“There is more?” It seemed amazing, except for that other—That. She would very much like an opportunity to explore That.
“Will you try to make me understand why I should not go to Franchot Castle, Pippa?” Even as he spoke, he caressed her breasts, traced her ribs, bent to quickly dip his tongue into her navel. “Surely you want me to after all.”
“No,” she said with certainty. Now, more than ever, she was convinced he must not do so.
“You must do better with your explanation than that.”
“I know, even better than I did before I arrived here this night, that you must on no account travel to Cornwall with the duke and his entourage.”

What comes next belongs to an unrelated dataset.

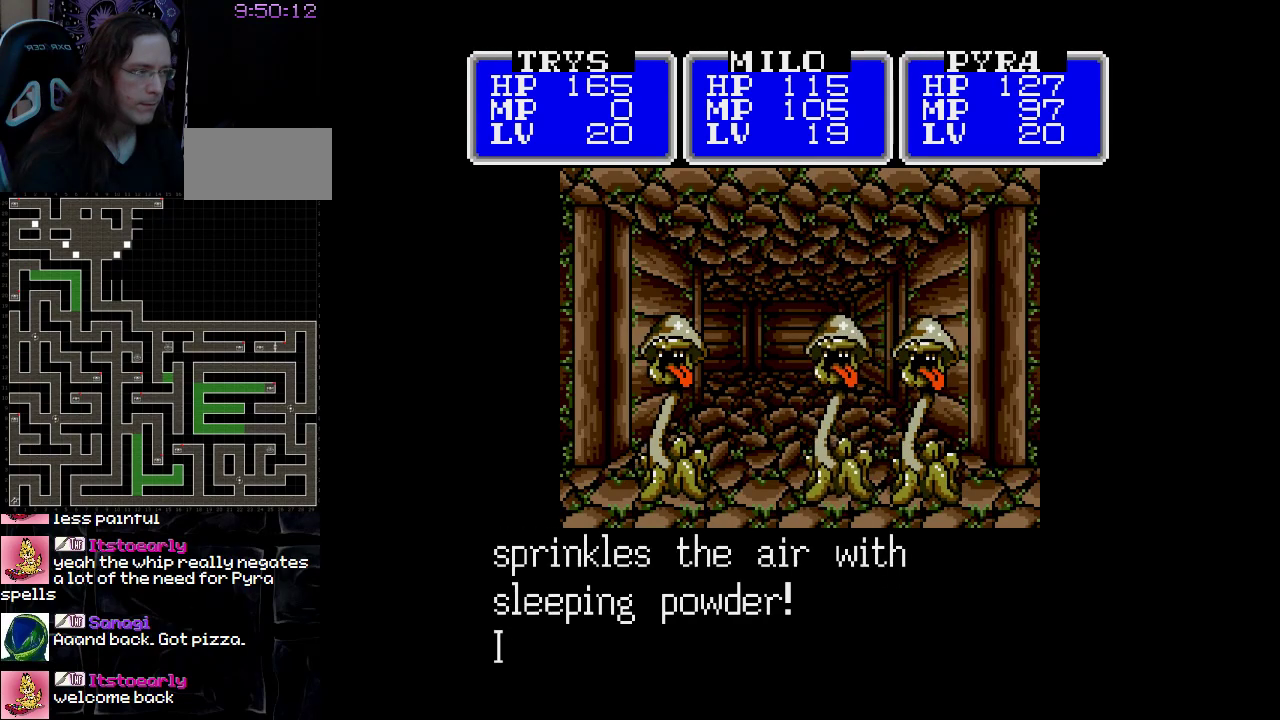
{"buttons": ["A"], "events": [[467, "A", "down"]]}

“Not convincing. It is an order, not an explanation.” He seemed intent upon drawing an entire breast into his mouth, and Pippa began to pant. “Do better,” he instructed.
“If you come, His Grace will find cause to engage you in a duel. You are a stronger man, but he is experienced in the matter of these dreadful, deathly encounters.”
“And you do not want me to die?”
Helplessly, she arched into him. “If you die, I shall also die.”
“Do not speak of such things.”
“Stay in London.”
“What will give the duke an excuse to kill me?”
“This,” she said simply, slipping to the floor, to kneel between his thighs this time. Before he could guess her intention, she surrounded and kneaded That part of him.
Calum groaned aloud and his chest rose in a great pant. “You must not, sweet.” He did not try to stop her. “If you do, I may not manage to let you leave at all.”
“As to that, of course you will not stop me. I will leave, and very soon. But I am merely trying to explain myself. The duke would never tolerate finding me doing such things to you.”
A deep, amazed frown puckered Calum’s brow. “Finding you doing such things?”
“Indeed,” she said, looking down while she judged the length and form of That part and found it considerable in all respects. Promptly she released it, ran her hands up his thighs and leaned until she could reach around and cup his buttocks. “All of these things.”
He chuckled, but was almost immediately serious again. “Are you suggesting you are likely to…you mean you might, at any time, touch me intimately?”
“Most definitely.” She ensured that her expression conveyed the seriousness of the situation. “I am most fascinated by That.” With one finger she touched the part of him that instantly leaped. “I find myself looking at it, and at all of you, and wanting to touch. To touch and taste and hold. And I want you to be naked when I do so.”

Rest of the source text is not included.